Falling MGS yield makes REITs more enticing


Kenanga Research said the retail segment is set to see a healthy growth moving forward as mall occupancy rates and rental rates were noted to have improved modestly.

PETALING JAYA: Local real estate investment trusts (REITs) are set to become more attractive as the Malaysian Government Security (MGS) yield is anticipated to decline further by year-end, says Kenanga Research.

“Following net foreign investment inflows into the Malaysian bond market, we expect to see MGS yield to further weaken to 3.6% by year-end, after having recently eased from 4% to 3.7%.

“The widening gap between REIT yields will be even more pronounced and could call for yield-seeking investors to further accumulate,” it said in a report.

Kenanga Research said the retail segment is set to see a healthy growth moving forward as mall occupancy rates and rental rates were noted to have improved modestly.

In the first half of 2024 (1H24), the retail occupancy rates in shopping complexes increased to 78.1%, compared to 77.4% in 2H23.

Additionally, policies like the implementation of the diesel subsidy rationalisation have had minimal impact on consumer behaviour.

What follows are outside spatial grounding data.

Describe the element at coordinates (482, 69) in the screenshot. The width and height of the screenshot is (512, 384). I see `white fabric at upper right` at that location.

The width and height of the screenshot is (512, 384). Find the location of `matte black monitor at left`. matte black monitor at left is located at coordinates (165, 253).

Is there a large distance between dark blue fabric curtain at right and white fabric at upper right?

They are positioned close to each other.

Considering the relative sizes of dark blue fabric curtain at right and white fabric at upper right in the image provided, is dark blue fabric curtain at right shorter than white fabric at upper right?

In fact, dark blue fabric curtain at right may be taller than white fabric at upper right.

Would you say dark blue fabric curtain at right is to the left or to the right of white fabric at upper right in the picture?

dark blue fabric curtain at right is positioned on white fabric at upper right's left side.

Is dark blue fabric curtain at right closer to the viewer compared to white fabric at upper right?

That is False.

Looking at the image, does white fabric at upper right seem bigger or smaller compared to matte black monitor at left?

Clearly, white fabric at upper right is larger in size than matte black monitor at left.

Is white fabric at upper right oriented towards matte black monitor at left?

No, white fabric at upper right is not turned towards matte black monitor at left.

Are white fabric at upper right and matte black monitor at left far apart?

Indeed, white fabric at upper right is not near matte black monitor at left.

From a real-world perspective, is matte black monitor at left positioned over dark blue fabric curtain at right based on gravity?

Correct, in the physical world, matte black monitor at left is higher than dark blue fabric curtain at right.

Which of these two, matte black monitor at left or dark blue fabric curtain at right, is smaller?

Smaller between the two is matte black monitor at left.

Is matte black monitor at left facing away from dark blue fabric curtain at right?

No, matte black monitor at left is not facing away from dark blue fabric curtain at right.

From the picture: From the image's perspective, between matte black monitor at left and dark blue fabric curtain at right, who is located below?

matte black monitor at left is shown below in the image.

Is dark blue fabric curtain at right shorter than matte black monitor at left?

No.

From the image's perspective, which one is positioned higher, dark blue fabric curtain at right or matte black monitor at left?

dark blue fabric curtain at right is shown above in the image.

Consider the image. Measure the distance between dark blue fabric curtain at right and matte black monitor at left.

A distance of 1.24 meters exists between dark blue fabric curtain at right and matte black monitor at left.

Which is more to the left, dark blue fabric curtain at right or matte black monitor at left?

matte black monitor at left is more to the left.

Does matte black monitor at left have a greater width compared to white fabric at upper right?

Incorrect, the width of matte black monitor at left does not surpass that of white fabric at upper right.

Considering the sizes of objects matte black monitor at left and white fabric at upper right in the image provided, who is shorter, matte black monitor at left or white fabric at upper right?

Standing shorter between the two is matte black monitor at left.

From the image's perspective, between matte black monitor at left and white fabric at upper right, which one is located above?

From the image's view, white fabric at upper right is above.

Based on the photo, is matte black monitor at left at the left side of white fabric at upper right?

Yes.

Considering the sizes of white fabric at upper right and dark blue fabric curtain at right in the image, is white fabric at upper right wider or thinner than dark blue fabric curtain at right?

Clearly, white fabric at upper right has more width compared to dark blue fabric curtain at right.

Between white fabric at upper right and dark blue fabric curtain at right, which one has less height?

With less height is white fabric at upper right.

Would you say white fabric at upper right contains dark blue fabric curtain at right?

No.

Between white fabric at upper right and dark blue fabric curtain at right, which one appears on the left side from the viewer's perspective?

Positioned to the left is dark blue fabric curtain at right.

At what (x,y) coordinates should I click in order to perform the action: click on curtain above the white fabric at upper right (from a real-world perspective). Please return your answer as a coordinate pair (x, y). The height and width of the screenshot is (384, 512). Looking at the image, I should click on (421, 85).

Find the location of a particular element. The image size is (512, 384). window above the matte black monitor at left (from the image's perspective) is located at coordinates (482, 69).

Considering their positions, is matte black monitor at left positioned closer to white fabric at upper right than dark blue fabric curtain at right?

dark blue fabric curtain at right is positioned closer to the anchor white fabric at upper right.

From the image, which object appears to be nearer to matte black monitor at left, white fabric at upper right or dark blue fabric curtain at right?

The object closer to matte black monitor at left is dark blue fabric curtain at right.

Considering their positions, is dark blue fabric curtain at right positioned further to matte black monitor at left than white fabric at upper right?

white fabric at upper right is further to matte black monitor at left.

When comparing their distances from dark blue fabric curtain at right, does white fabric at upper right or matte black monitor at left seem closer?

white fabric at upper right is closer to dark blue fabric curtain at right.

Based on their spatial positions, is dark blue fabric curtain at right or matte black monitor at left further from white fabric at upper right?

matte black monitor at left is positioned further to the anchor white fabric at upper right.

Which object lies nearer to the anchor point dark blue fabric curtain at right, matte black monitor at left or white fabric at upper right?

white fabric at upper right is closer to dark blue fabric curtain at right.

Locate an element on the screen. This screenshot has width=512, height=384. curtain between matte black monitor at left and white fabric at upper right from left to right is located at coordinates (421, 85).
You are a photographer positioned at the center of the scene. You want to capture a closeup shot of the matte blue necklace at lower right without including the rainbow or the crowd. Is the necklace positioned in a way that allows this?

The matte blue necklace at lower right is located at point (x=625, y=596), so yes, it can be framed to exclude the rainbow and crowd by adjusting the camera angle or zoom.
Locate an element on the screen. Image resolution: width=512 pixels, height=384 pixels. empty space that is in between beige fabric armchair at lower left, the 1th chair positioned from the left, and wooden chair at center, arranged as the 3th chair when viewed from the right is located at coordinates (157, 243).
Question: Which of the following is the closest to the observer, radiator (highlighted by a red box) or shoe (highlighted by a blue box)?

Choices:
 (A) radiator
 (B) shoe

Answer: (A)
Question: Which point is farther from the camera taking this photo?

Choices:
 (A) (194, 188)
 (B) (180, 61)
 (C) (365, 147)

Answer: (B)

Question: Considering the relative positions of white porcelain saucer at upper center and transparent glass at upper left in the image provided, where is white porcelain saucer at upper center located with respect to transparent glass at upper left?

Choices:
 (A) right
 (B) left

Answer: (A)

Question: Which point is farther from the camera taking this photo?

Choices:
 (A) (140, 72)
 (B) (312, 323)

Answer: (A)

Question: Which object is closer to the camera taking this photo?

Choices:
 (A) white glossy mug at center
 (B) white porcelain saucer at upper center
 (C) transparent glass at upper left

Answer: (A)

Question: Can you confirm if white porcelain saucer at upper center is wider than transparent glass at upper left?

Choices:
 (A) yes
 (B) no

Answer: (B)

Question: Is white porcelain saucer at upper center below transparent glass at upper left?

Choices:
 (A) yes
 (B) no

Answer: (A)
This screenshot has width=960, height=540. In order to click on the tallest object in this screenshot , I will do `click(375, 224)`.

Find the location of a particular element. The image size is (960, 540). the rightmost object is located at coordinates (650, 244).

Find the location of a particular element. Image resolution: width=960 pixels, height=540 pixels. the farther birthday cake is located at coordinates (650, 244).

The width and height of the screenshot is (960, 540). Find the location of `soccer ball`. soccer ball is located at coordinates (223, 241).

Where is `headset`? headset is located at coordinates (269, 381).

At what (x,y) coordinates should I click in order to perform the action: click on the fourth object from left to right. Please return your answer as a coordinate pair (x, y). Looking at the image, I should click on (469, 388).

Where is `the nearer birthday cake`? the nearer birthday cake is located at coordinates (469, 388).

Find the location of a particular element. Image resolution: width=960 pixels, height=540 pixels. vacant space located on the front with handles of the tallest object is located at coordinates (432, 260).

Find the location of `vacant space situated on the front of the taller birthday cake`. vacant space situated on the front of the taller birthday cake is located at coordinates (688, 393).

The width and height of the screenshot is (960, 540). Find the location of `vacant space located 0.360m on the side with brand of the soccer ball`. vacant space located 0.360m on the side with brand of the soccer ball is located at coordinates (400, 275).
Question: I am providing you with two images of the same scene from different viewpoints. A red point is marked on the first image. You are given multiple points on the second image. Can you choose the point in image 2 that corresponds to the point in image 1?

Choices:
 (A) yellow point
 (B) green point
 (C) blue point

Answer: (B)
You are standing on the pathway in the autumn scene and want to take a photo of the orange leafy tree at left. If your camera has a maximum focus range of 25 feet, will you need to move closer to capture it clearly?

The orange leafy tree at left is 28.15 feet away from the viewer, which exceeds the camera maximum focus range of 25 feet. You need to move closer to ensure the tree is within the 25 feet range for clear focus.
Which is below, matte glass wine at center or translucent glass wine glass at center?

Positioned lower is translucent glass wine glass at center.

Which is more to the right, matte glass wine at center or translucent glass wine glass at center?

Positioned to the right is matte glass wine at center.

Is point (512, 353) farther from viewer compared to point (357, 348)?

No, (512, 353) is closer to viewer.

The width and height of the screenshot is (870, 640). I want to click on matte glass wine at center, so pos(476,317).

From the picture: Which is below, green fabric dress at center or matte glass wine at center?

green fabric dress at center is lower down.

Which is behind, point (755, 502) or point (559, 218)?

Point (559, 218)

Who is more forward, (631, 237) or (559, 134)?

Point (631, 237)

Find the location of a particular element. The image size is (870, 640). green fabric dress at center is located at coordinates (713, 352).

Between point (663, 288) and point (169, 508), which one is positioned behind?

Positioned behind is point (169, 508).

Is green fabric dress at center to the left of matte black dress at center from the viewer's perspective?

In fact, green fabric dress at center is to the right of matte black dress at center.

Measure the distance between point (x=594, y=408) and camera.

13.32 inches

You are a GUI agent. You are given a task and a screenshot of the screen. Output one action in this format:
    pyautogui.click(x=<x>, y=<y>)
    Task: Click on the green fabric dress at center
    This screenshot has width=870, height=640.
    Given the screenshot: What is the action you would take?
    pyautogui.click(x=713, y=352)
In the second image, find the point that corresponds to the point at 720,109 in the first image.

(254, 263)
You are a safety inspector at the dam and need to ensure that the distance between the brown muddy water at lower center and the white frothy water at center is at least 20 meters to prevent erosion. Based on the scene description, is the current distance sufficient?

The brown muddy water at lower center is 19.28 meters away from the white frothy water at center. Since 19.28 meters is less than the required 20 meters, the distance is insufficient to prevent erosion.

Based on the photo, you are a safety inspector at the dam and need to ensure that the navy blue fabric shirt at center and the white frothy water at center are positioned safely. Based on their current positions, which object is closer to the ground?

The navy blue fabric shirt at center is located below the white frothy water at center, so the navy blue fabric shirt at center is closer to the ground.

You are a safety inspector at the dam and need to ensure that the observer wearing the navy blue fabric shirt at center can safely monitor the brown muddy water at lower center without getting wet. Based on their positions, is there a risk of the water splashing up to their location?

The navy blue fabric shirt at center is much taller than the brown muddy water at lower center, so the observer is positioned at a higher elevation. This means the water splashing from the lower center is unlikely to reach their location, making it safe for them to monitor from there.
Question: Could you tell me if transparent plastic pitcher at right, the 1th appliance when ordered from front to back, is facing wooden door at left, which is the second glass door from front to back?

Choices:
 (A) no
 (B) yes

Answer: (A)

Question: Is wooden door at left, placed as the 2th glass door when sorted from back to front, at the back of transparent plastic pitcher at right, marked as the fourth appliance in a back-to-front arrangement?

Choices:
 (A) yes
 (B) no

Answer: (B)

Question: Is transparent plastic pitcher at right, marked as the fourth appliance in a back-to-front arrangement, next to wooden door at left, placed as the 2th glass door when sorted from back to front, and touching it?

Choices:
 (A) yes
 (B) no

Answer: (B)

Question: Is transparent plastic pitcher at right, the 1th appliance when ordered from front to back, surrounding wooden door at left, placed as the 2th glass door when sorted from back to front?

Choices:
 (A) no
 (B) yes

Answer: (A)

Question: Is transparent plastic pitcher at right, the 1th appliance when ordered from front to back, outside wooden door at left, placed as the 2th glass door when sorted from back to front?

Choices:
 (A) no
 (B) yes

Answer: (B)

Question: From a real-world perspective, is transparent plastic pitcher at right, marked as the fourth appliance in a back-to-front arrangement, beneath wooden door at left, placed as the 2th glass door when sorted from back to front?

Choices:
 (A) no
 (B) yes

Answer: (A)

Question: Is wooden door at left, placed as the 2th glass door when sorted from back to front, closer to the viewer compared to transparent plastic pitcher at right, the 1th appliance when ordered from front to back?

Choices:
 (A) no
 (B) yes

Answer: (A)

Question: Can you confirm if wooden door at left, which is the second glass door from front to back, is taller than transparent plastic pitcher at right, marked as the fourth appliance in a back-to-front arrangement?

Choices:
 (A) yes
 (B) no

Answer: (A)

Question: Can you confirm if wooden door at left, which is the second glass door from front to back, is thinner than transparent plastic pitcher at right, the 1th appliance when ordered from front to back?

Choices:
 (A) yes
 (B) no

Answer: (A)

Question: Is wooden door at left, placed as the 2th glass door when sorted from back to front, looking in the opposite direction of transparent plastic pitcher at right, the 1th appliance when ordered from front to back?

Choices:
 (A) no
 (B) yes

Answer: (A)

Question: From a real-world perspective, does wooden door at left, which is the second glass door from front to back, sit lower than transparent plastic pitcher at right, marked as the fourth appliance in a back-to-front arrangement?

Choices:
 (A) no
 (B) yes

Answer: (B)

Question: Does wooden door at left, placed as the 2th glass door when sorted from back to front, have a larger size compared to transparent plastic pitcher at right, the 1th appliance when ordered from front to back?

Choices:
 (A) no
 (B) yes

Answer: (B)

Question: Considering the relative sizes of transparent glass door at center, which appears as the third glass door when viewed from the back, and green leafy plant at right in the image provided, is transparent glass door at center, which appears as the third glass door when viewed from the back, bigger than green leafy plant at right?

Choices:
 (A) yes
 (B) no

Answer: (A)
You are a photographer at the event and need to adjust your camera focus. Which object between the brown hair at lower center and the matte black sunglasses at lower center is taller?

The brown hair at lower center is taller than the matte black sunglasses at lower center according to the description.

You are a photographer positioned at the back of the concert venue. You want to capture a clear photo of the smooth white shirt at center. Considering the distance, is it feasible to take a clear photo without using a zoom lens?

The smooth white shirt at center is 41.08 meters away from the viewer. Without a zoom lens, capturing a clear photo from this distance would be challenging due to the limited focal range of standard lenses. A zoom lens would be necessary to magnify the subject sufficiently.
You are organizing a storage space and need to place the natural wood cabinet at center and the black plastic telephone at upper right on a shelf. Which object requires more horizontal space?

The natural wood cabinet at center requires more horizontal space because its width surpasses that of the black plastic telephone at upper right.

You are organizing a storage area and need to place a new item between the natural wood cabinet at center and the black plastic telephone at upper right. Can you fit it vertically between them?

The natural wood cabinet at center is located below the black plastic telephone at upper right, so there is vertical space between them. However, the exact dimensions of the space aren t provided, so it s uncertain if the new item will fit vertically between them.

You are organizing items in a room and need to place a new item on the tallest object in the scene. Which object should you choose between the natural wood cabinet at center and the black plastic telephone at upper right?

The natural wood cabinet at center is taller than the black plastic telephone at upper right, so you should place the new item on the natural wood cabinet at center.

“We are mindful of the possibility of further subsidy rationalisation in the upcoming Budget 2025.

“However, we believe this will be partially supported by the return of tourists and the up to 13% pay rise for most civil servants in December 2024,” it noted.

The upcoming retail space, such as the 300 sq ft additional net lettable area in Sunway Pyramid and the opening of Pavilion Damansara Heights Phase 2, is also expected to contribute to the segment’s performance.

“We are confident that space in matured malls such as Sunway Pyramid will be easily filled up, given its consistent close-to-full occupancy underpinned by robust demand for retail space.”

As for the hospitality segment, Kenanga Research noted that hotels in the Klang Valley had seen quite a significant recovery in the last quarter, with encouraging hotel room bookings for the coming months.

“Given our in-house projections of 27.7 million tourist arrivals in Malaysia, a 15% increase from 2024, we anticipate to see stronger growth from the hotel business, especially for names like Sunway-REIT and KLCC-REIT.”

The office segment, on the other hand, has seen its occupancy and rental rates fairly maintained, in which occupancy rates for 1H24 stood at 71.6%.

Kenanga Research believes that offices in the Kuala Lumpur (KL) fringe and Selangor areas that are highly integrated will still be in demand relative to KL City area, as affordability remains a key concern for Malaysian corporations.

The market is projected to add another million sq ft to the existing supply of 18.8 million sq ft in 2H24.

“Despite the improving economic environment, we foresee the office market in the Klang Valley to see pressure going forward, given a higher supply compared to previous years, which is likely to weigh down on rental rates’ growth,” the brokerage added.

Kenanga Research reiterates an “overweight” call on the REITs sector with its top sector picks being Sunway-REIT for the recovery in its hospitality arm and growth catalysts from Sunway Carnival Mall; and Pavilion-REIT, underpinned by further occupancy growth in Pavilion Bukit Jalil.